"If you have all the information you need at hand, it should take you 10 to 15 minutes to complete the survey. This new web-based, self-service survey walks organizations through 21 multiple-choice questions. Areas covered include data residency, encryption key control, disaster recovery planning for geopolitical events, and the ability to prevent sensitive data from crossing borders. The goal is to move digital sovereignty from vague policy talk to a measurable "sovereignty baseline" that IT and business leaders can act on."
"Over the past year, several governments and companies outside the US have decided they can't trust American tech companies. So, digital sovereignty has become an important goal. While American companies, as you can imagine, aren't happy about that, they're now helping European organizations to achieve their digital sovereignty goals. One of the first of these was Linux and cloud-native computing powerhouse Red Hat. Late last year, Red Hat became the first US company to announce its own EU-specific digital sovereignty program, Red Hat Confirmed Sovereign Support (RHCSS)."
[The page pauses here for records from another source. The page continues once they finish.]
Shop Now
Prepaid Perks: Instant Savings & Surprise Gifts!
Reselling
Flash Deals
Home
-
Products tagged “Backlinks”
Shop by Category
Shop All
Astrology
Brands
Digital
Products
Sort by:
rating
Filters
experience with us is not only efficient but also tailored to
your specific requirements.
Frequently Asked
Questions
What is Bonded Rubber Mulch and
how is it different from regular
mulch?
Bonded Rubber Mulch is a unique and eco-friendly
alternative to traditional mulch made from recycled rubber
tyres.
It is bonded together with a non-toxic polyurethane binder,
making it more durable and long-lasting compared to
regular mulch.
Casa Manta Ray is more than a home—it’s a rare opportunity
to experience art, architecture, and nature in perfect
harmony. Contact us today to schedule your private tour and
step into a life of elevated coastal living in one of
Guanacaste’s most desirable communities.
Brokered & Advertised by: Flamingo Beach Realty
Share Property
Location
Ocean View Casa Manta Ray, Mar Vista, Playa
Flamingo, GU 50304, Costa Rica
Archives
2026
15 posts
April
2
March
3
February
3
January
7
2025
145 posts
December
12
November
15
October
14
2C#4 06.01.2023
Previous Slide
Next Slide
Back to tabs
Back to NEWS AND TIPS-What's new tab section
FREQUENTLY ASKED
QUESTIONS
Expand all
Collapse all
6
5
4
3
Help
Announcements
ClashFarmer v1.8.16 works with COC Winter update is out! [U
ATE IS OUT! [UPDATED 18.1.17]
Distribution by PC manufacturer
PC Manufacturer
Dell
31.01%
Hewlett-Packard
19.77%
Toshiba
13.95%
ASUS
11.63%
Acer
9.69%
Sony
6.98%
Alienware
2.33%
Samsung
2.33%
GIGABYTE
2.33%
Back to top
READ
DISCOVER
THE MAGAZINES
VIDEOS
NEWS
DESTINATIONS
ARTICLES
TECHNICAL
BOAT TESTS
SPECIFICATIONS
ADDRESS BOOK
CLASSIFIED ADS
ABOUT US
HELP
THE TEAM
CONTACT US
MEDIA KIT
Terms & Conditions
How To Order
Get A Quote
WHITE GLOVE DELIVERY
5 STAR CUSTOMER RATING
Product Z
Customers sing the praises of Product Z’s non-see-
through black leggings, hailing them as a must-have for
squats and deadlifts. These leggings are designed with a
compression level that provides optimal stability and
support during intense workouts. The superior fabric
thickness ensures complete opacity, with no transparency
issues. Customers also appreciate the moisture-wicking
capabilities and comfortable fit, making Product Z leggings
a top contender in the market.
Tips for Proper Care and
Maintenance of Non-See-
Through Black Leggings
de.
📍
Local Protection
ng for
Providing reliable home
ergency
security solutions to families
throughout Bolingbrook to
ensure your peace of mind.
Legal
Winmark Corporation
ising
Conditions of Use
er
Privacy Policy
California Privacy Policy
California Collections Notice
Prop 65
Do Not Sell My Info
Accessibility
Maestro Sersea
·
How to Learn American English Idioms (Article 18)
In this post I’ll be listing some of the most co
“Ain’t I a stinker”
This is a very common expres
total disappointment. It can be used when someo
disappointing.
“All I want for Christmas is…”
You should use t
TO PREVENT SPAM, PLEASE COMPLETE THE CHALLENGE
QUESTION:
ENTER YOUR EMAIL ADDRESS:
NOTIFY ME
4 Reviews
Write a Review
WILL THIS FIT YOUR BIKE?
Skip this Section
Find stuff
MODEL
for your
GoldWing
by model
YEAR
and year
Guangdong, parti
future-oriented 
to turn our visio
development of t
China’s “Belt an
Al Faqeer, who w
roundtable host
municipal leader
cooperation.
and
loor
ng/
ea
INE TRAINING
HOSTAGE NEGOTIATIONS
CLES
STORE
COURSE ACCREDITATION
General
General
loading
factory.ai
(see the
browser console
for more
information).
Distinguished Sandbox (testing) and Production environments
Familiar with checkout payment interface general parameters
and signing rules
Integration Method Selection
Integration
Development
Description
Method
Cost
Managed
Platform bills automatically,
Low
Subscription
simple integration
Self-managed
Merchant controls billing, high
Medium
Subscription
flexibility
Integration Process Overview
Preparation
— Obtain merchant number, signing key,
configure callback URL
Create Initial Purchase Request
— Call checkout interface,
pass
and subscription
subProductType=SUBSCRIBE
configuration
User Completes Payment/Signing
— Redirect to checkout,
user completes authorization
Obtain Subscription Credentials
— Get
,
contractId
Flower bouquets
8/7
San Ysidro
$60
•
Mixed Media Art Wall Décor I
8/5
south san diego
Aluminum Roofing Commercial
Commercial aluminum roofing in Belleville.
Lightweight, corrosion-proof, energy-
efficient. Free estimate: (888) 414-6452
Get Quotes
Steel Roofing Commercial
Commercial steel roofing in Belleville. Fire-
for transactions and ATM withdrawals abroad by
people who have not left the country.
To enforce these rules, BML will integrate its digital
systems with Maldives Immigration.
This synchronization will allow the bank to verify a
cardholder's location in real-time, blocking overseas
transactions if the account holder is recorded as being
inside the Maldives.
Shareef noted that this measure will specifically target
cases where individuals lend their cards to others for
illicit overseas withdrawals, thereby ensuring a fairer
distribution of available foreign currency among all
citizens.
Trust in US technology providers has fallen among some governments and companies outside the US, increasing demand for digital sovereignty. Red Hat launched an EU-specific program, Red Hat Confirmed Sovereign Support (RHCSS), to keep critical European IT operations under EU control. Red Hat also released an open-source Digital Sovereignty Readiness Assessment toolkit to provide a concrete, measurable sovereignty baseline. The web-based, self-service survey contains 21 multiple-choice questions covering data residency, encryption key control, disaster recovery for geopolitical events, and preventing sensitive data crossing borders. The assessment takes about 10–15 minutes and leaves users in control of their data and use of the evaluation.